BankThink

Customers, not Congressmen, find plenty to hate about big banks

For most of yesterday´s House Financial Services Committee Hearing, during which the CEOs of the Big Eight banks testified, it would have been easy to forget about the masses of Americans who are supposedly so mad about big bank bailouts that a solid, all-hands-on-deck rescue package would have sent them over the moon. The questions were tame; the anger was scarce. But though it was missing from the Rayburn building yesterday, unfiltered rage is alive and well and living on the Internet.

Bank of America, for instance, has no less than three sites devoted to hating it (bankofamericasucks.com; bofasucks.wordpress.com; ihateboa.com), with content ranging from customer complaints to photos and videos of a 20-foot banner trashing the bank. ("The reaction from everyone is GREAT," the banner´s creator wrote on his page).

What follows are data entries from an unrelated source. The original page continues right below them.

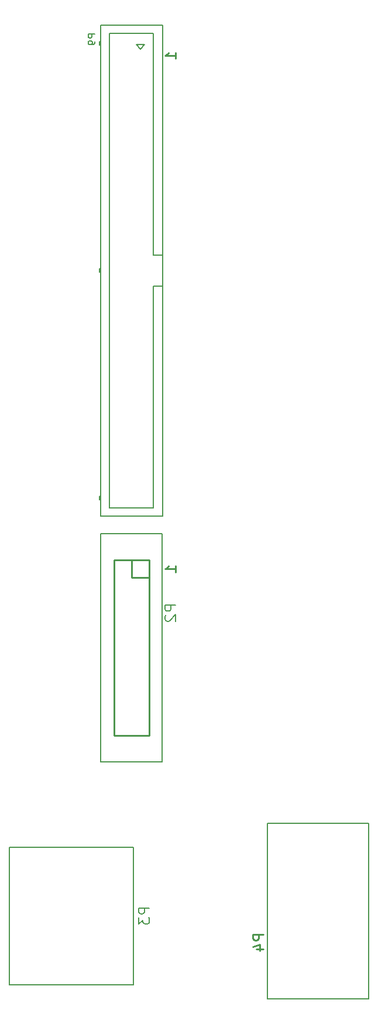
<source format=gbo>
G04 #@! TF.FileFunction,Legend,Bot*
%FSLAX46Y46*%
G04 Gerber Fmt 4.6, Leading zero omitted, Abs format (unit mm)*
G04 Created by KiCad (PCBNEW (after 2015-mar-04 BZR unknown)-product) date Sun 18 Mar 2018 09:27:42 PM EDT*
%MOMM*%
G01*
G04 APERTURE LIST*
%ADD10C,0.020000*%
%ADD11C,0.254000*%
%ADD12C,0.152400*%
%ADD13C,0.150000*%
%ADD14C,0.203200*%
%ADD15R,1.778000X1.778000*%
%ADD16O,1.778000X1.778000*%
%ADD17R,1.651000X1.651000*%
%ADD18C,1.651000*%
%ADD19C,1.219200*%
%ADD20R,2.794000X2.794000*%
%ADD21C,2.794000*%
%ADD22R,10.160000X1.524000*%
%ADD23C,1.778000*%
%ADD24R,2.540000X2.540000*%
%ADD25C,3.987800*%
%ADD26C,2.540000*%
%ADD27C,1.524000*%
%ADD28O,1.651000X1.651000*%
%ADD29R,1.727200X1.727200*%
%ADD30C,1.727200*%
%ADD31R,1.524000X1.524000*%
%ADD32O,1.524000X1.524000*%
%ADD33O,1.727200X1.727200*%
G04 APERTURE END LIST*
D10*
D11*
X99114429Y-104575429D02*
X99114429Y-103704572D01*
X99114429Y-104140000D02*
X97590429Y-104140000D01*
X97808143Y-103994857D01*
X97953286Y-103849715D01*
X98025857Y-103704572D01*
X99114429Y-30280429D02*
X99114429Y-29409572D01*
X99114429Y-29845000D02*
X97590429Y-29845000D01*
X97808143Y-29699857D01*
X97953286Y-29554715D01*
X98025857Y-29409572D01*
D12*
X92964000Y-146812000D02*
X92964000Y-144373600D01*
X75057000Y-147447000D02*
X75057000Y-144399000D01*
X75057000Y-161798000D02*
X75057000Y-164338000D01*
X75057000Y-164338000D02*
X76200000Y-164338000D01*
X92964000Y-161798000D02*
X92964000Y-164338000D01*
X92964000Y-164338000D02*
X92075000Y-164338000D01*
X92964000Y-144399000D02*
X75057000Y-144399000D01*
X92964000Y-146812000D02*
X92964000Y-161798000D01*
X92202000Y-164338000D02*
X76200000Y-164338000D01*
X75057000Y-161798000D02*
X75057000Y-147447000D01*
D13*
X127000000Y-166370000D02*
X127000000Y-140970000D01*
X127000000Y-140970000D02*
X112395000Y-140970000D01*
X112395000Y-140970000D02*
X112395000Y-166370000D01*
X112395000Y-166370000D02*
X127000000Y-166370000D01*
X97180000Y-25410000D02*
X88240000Y-25410000D01*
X88240000Y-25410000D02*
X88240000Y-96510000D01*
X88240000Y-96510000D02*
X97180000Y-96510000D01*
X97180000Y-96510000D02*
X97180000Y-25410000D01*
X97180000Y-58735000D02*
X95880000Y-58735000D01*
X95880000Y-58735000D02*
X95880000Y-26610000D01*
X95880000Y-26610000D02*
X89540000Y-26610000D01*
X89540000Y-26610000D02*
X89540000Y-95310000D01*
X89540000Y-95310000D02*
X95880000Y-95310000D01*
X95880000Y-95310000D02*
X95880000Y-63185000D01*
X95880000Y-63185000D02*
X97180000Y-63185000D01*
X88240000Y-60710000D02*
X88040000Y-60710000D01*
X88040000Y-60710000D02*
X88040000Y-61210000D01*
X88040000Y-61210000D02*
X88240000Y-61210000D01*
X88140000Y-60710000D02*
X88140000Y-61210000D01*
X88240000Y-93590000D02*
X88040000Y-93590000D01*
X88040000Y-93590000D02*
X88040000Y-94090000D01*
X88040000Y-94090000D02*
X88240000Y-94090000D01*
X88140000Y-93590000D02*
X88140000Y-94090000D01*
X88240000Y-27830000D02*
X88040000Y-27830000D01*
X88040000Y-27830000D02*
X88040000Y-28330000D01*
X88040000Y-28330000D02*
X88240000Y-28330000D01*
X88140000Y-27830000D02*
X88140000Y-28330000D01*
X94580000Y-28280000D02*
X93380000Y-28280000D01*
X93380000Y-28280000D02*
X93980000Y-28880000D01*
X93980000Y-28880000D02*
X94580000Y-28280000D01*
D12*
X88265000Y-99060000D02*
X97155000Y-99060000D01*
X97155000Y-99060000D02*
X97155000Y-132080000D01*
X97155000Y-132080000D02*
X88265000Y-132080000D01*
X88265000Y-132080000D02*
X88265000Y-99060000D01*
D11*
X90170000Y-128270000D02*
X90170000Y-102870000D01*
X95250000Y-105410000D02*
X95250000Y-128270000D01*
X90170000Y-128270000D02*
X95250000Y-128270000D01*
X90170000Y-102870000D02*
X92710000Y-102870000D01*
X95250000Y-102870000D02*
X95250000Y-105410000D01*
X92710000Y-102870000D02*
X92710000Y-105410000D01*
X92710000Y-105410000D02*
X95250000Y-105410000D01*
X95250000Y-102870000D02*
X92710000Y-102870000D01*
D12*
X95304429Y-153180143D02*
X93780429Y-153180143D01*
X93780429Y-153760715D01*
X93853000Y-153905857D01*
X93925571Y-153978429D01*
X94070714Y-154051000D01*
X94288429Y-154051000D01*
X94433571Y-153978429D01*
X94506143Y-153905857D01*
X94578714Y-153760715D01*
X94578714Y-153180143D01*
X93780429Y-154559000D02*
X93780429Y-155502429D01*
X94361000Y-154994429D01*
X94361000Y-155212143D01*
X94433571Y-155357286D01*
X94506143Y-155429857D01*
X94651286Y-155502429D01*
X95014143Y-155502429D01*
X95159286Y-155429857D01*
X95231857Y-155357286D01*
X95304429Y-155212143D01*
X95304429Y-154776715D01*
X95231857Y-154631572D01*
X95159286Y-154559000D01*
D11*
X111814429Y-156990143D02*
X110290429Y-156990143D01*
X110290429Y-157570715D01*
X110363000Y-157715857D01*
X110435571Y-157788429D01*
X110580714Y-157861000D01*
X110798429Y-157861000D01*
X110943571Y-157788429D01*
X111016143Y-157715857D01*
X111088714Y-157570715D01*
X111088714Y-156990143D01*
X110798429Y-159167286D02*
X111814429Y-159167286D01*
X110217857Y-158804429D02*
X111306429Y-158441572D01*
X111306429Y-159385000D01*
D13*
X87432381Y-26741905D02*
X86432381Y-26741905D01*
X86432381Y-27122858D01*
X86480000Y-27218096D01*
X86527619Y-27265715D01*
X86622857Y-27313334D01*
X86765714Y-27313334D01*
X86860952Y-27265715D01*
X86908571Y-27218096D01*
X86956190Y-27122858D01*
X86956190Y-26741905D01*
X87432381Y-27789524D02*
X87432381Y-27980000D01*
X87384762Y-28075239D01*
X87337143Y-28122858D01*
X87194286Y-28218096D01*
X87003810Y-28265715D01*
X86622857Y-28265715D01*
X86527619Y-28218096D01*
X86480000Y-28170477D01*
X86432381Y-28075239D01*
X86432381Y-27884762D01*
X86480000Y-27789524D01*
X86527619Y-27741905D01*
X86622857Y-27694286D01*
X86860952Y-27694286D01*
X86956190Y-27741905D01*
X87003810Y-27789524D01*
X87051429Y-27884762D01*
X87051429Y-28075239D01*
X87003810Y-28170477D01*
X86956190Y-28218096D01*
X86860952Y-28265715D01*
D14*
X99114429Y-109365143D02*
X97590429Y-109365143D01*
X97590429Y-109945715D01*
X97663000Y-110090857D01*
X97735571Y-110163429D01*
X97880714Y-110236000D01*
X98098429Y-110236000D01*
X98243571Y-110163429D01*
X98316143Y-110090857D01*
X98388714Y-109945715D01*
X98388714Y-109365143D01*
X97735571Y-110816572D02*
X97663000Y-110889143D01*
X97590429Y-111034286D01*
X97590429Y-111397143D01*
X97663000Y-111542286D01*
X97735571Y-111614857D01*
X97880714Y-111687429D01*
X98025857Y-111687429D01*
X98243571Y-111614857D01*
X99114429Y-110744000D01*
X99114429Y-111687429D01*
%LPC*%
D15*
X107950000Y-157480000D03*
D16*
X107950000Y-160020000D03*
X107950000Y-162560000D03*
D15*
X116840000Y-137160000D03*
D16*
X116840000Y-134620000D03*
D17*
X110490000Y-30480000D03*
D18*
X105638600Y-30480000D03*
X110490000Y-33020000D03*
X105638600Y-33020000D03*
X110490000Y-35560000D03*
X105638600Y-35560000D03*
X110490000Y-38100000D03*
X105638600Y-38100000D03*
X110490000Y-40640000D03*
X105638600Y-40640000D03*
X110490000Y-43180000D03*
X105638600Y-43180000D03*
X110490000Y-45720000D03*
X105638600Y-45720000D03*
X110490000Y-48260000D03*
X105638600Y-48260000D03*
X110490000Y-50800000D03*
X105638600Y-50800000D03*
X110490000Y-53340000D03*
X105638600Y-53340000D03*
X110490000Y-55880000D03*
X105638600Y-55880000D03*
X110490000Y-58420000D03*
X105638600Y-58420000D03*
X110490000Y-60960000D03*
X105638600Y-60960000D03*
X110490000Y-63500000D03*
X105638600Y-63500000D03*
X110490000Y-66040000D03*
X105638600Y-66040000D03*
X110490000Y-68580000D03*
X105638600Y-68580000D03*
X110490000Y-71120000D03*
X105638600Y-71120000D03*
D17*
X110490000Y-93345000D03*
D18*
X105638600Y-93345000D03*
X110490000Y-95885000D03*
X105638600Y-95885000D03*
X110490000Y-98425000D03*
X105638600Y-98425000D03*
X110490000Y-100965000D03*
X105638600Y-100965000D03*
X110490000Y-103505000D03*
X105638600Y-103505000D03*
X110490000Y-106045000D03*
X105638600Y-106045000D03*
X110490000Y-108585000D03*
X105638600Y-108585000D03*
X110490000Y-111125000D03*
X105638600Y-111125000D03*
X110490000Y-113665000D03*
X105638600Y-113665000D03*
X110490000Y-116205000D03*
X105638600Y-116205000D03*
D19*
X90170000Y-137160000D03*
X91440000Y-135890000D03*
D10*
G36*
X92302105Y-138430000D02*
X91440000Y-139292105D01*
X90577895Y-138430000D01*
X91440000Y-137567895D01*
X92302105Y-138430000D01*
X92302105Y-138430000D01*
G37*
D20*
X88900000Y-149860000D03*
D21*
X88900000Y-159004000D03*
X83947000Y-149860000D03*
X83947000Y-159004000D03*
X78994000Y-149860000D03*
X78994000Y-159004000D03*
D22*
X125730000Y-30480000D03*
X125730000Y-33020000D03*
X125730000Y-35560000D03*
X125730000Y-38100000D03*
X125730000Y-40640000D03*
X125730000Y-43180000D03*
X125730000Y-45720000D03*
X125730000Y-48260000D03*
X125730000Y-50800000D03*
X125730000Y-53340000D03*
X125730000Y-55880000D03*
X125730000Y-58420000D03*
X125730000Y-60960000D03*
X125730000Y-63500000D03*
X125730000Y-66040000D03*
X125730000Y-68580000D03*
X125730000Y-71120000D03*
X125730000Y-73660000D03*
X125730000Y-76200000D03*
X125730000Y-78740000D03*
X125730000Y-81280000D03*
X125730000Y-83820000D03*
X125730000Y-86360000D03*
X125730000Y-88900000D03*
X125730000Y-91440000D03*
D23*
X95885000Y-144145000D03*
X95885000Y-149225000D03*
X107315000Y-149225000D03*
X107315000Y-144145000D03*
D22*
X125730000Y-107314600D03*
X125730000Y-109854600D03*
X125730000Y-112394600D03*
X125730000Y-114934600D03*
X125730000Y-117474600D03*
X125730000Y-120014600D03*
X125730000Y-122554600D03*
X125730000Y-125094600D03*
X125730000Y-127634600D03*
X125730000Y-130174600D03*
D24*
X114300000Y-146050000D03*
D21*
X114300000Y-151130000D03*
X114300000Y-156210000D03*
X114300000Y-161290000D03*
D25*
X124460000Y-158750000D03*
X124460000Y-148590000D03*
D26*
X116840000Y-163830000D03*
X116840000Y-143510000D03*
D27*
X100330000Y-127000000D03*
X100330000Y-124460000D03*
D17*
X78740000Y-82550000D03*
D28*
X76200000Y-82550000D03*
X78740000Y-85090000D03*
X76200000Y-85090000D03*
X78740000Y-87630000D03*
X76200000Y-87630000D03*
X78740000Y-90170000D03*
X76200000Y-90170000D03*
X78740000Y-92710000D03*
X76200000Y-92710000D03*
X78740000Y-95250000D03*
X76200000Y-95250000D03*
X78740000Y-97790000D03*
X76200000Y-97790000D03*
X78740000Y-100330000D03*
X76200000Y-100330000D03*
X78740000Y-102870000D03*
X76200000Y-102870000D03*
X78740000Y-105410000D03*
X76200000Y-105410000D03*
D29*
X93980000Y-30480000D03*
D30*
X91440000Y-30480000D03*
X93980000Y-33020000D03*
X91440000Y-33020000D03*
X93980000Y-35560000D03*
X91440000Y-35560000D03*
X93980000Y-38100000D03*
X91440000Y-38100000D03*
X93980000Y-40640000D03*
X91440000Y-40640000D03*
X93980000Y-43180000D03*
X91440000Y-43180000D03*
X93980000Y-45720000D03*
X91440000Y-45720000D03*
X93980000Y-48260000D03*
X91440000Y-48260000D03*
X93980000Y-50800000D03*
X91440000Y-50800000D03*
X93980000Y-53340000D03*
X91440000Y-53340000D03*
X93980000Y-55880000D03*
X91440000Y-55880000D03*
X93980000Y-58420000D03*
X91440000Y-58420000D03*
X93980000Y-60960000D03*
X91440000Y-60960000D03*
X93980000Y-63500000D03*
X91440000Y-63500000D03*
X93980000Y-66040000D03*
X91440000Y-66040000D03*
X93980000Y-68580000D03*
X91440000Y-68580000D03*
X93980000Y-71120000D03*
X91440000Y-71120000D03*
X93980000Y-73660000D03*
X91440000Y-73660000D03*
X93980000Y-76200000D03*
X91440000Y-76200000D03*
X93980000Y-78740000D03*
X91440000Y-78740000D03*
X93980000Y-81280000D03*
X91440000Y-81280000D03*
X93980000Y-83820000D03*
X91440000Y-83820000D03*
X93980000Y-86360000D03*
X91440000Y-86360000D03*
X93980000Y-88900000D03*
X91440000Y-88900000D03*
X93980000Y-91440000D03*
X91440000Y-91440000D03*
D17*
X78740000Y-30480000D03*
D18*
X76200000Y-30480000D03*
D28*
X78740000Y-33020000D03*
X76200000Y-33020000D03*
X78740000Y-35560000D03*
X76200000Y-35560000D03*
X78740000Y-38100000D03*
X76200000Y-38100000D03*
X78740000Y-40640000D03*
X76200000Y-40640000D03*
X78740000Y-43180000D03*
X76200000Y-43180000D03*
X78740000Y-45720000D03*
X76200000Y-45720000D03*
X78740000Y-48260000D03*
X76200000Y-48260000D03*
X78740000Y-50800000D03*
X76200000Y-50800000D03*
X78740000Y-53340000D03*
X76200000Y-53340000D03*
X78740000Y-55880000D03*
X76200000Y-55880000D03*
X78740000Y-58420000D03*
X76200000Y-58420000D03*
X78740000Y-60960000D03*
X76200000Y-60960000D03*
X78740000Y-63500000D03*
X76200000Y-63500000D03*
X78740000Y-66040000D03*
X76200000Y-66040000D03*
X78740000Y-68580000D03*
X76200000Y-68580000D03*
X78740000Y-71120000D03*
X76200000Y-71120000D03*
D31*
X105410000Y-129540000D03*
D32*
X113030000Y-121920000D03*
X107950000Y-129540000D03*
X110490000Y-121920000D03*
X110490000Y-129540000D03*
X107950000Y-121920000D03*
X113030000Y-129540000D03*
X105410000Y-121920000D03*
D23*
X85090000Y-140970000D03*
X85090000Y-135890000D03*
X99060000Y-135890000D03*
X99060000Y-140970000D03*
D29*
X93980000Y-104140000D03*
D33*
X91440000Y-104140000D03*
X93980000Y-106680000D03*
X91440000Y-106680000D03*
X93980000Y-109220000D03*
X91440000Y-109220000D03*
X93980000Y-111760000D03*
X91440000Y-111760000D03*
X93980000Y-114300000D03*
X91440000Y-114300000D03*
X93980000Y-116840000D03*
X91440000Y-116840000D03*
X93980000Y-119380000D03*
X91440000Y-119380000D03*
X93980000Y-121920000D03*
X91440000Y-121920000D03*
X93980000Y-124460000D03*
X91440000Y-124460000D03*
X93980000Y-127000000D03*
X91440000Y-127000000D03*
D18*
X114935000Y-97868740D03*
X114935000Y-108028740D03*
X100965000Y-118031260D03*
X100965000Y-107871260D03*
X85725000Y-126921260D03*
X85725000Y-116761260D03*
X85725000Y-112951260D03*
X85725000Y-102791260D03*
X96598740Y-152400000D03*
X106758740Y-152400000D03*
M02*

</source>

The proliferation of BofA-bashing sites isn´t unique. Wellsfargosucks.com is where angry customers can go to post their "horror stories" about banking at Wells. One man writes of going on vacation only to find out that while he was away his car was repossessed by the bank because of a computer error. A similar cyber-spot exists for complaints about JPMorgan Chase.

Citigroup has its haters, but they aren´t as organized. A post on Citi´s ills on this man´s blog attracted a blizzard of comments, and there´s a message board on MSN called "I Hate Citibank."

And the ghosts of giants past still have their share of Web demons clinging to them. The administrators of Washingtonmutualsucks.org have updated the site to reflect JPMorgan´s purchase of the failed thrift. It may be changing hands, but they still hate it. The folks at washingtonmutualsucks.com aren´t quite as current and the site is just a relic, an artifact of failed mortgage lending policies.

The haters of Wachovia even have a local hero. Stephen Woodin started his campaign against the bank back in 2006 and his Web page still links to his writeup in the St. Petersburg Times (Fla.).

There´s a Countrywide kewpie too, but it´s a little out of date. A similar site sells T-shirts and coffee mugs with slogans like "Countrywide can screw anything up! Ask me how..." And though the lender itself is gone the merchandise is still available for purchase.

In a sense, it looks like big bank executives have cause to feel singled out. There weren´t similar cyber-mobs for regional banks like Key, Fifth Third, M&T or BB&T. But those banks did have individual detractors, loners posting comments on consumer review sites with just as much furor as their compatriots. And they don´t have nearly as many customers as the four remaining behemouths do, so it´s probably not a fair comparison.

Then again, maybe there really is such a thing as "too big to love."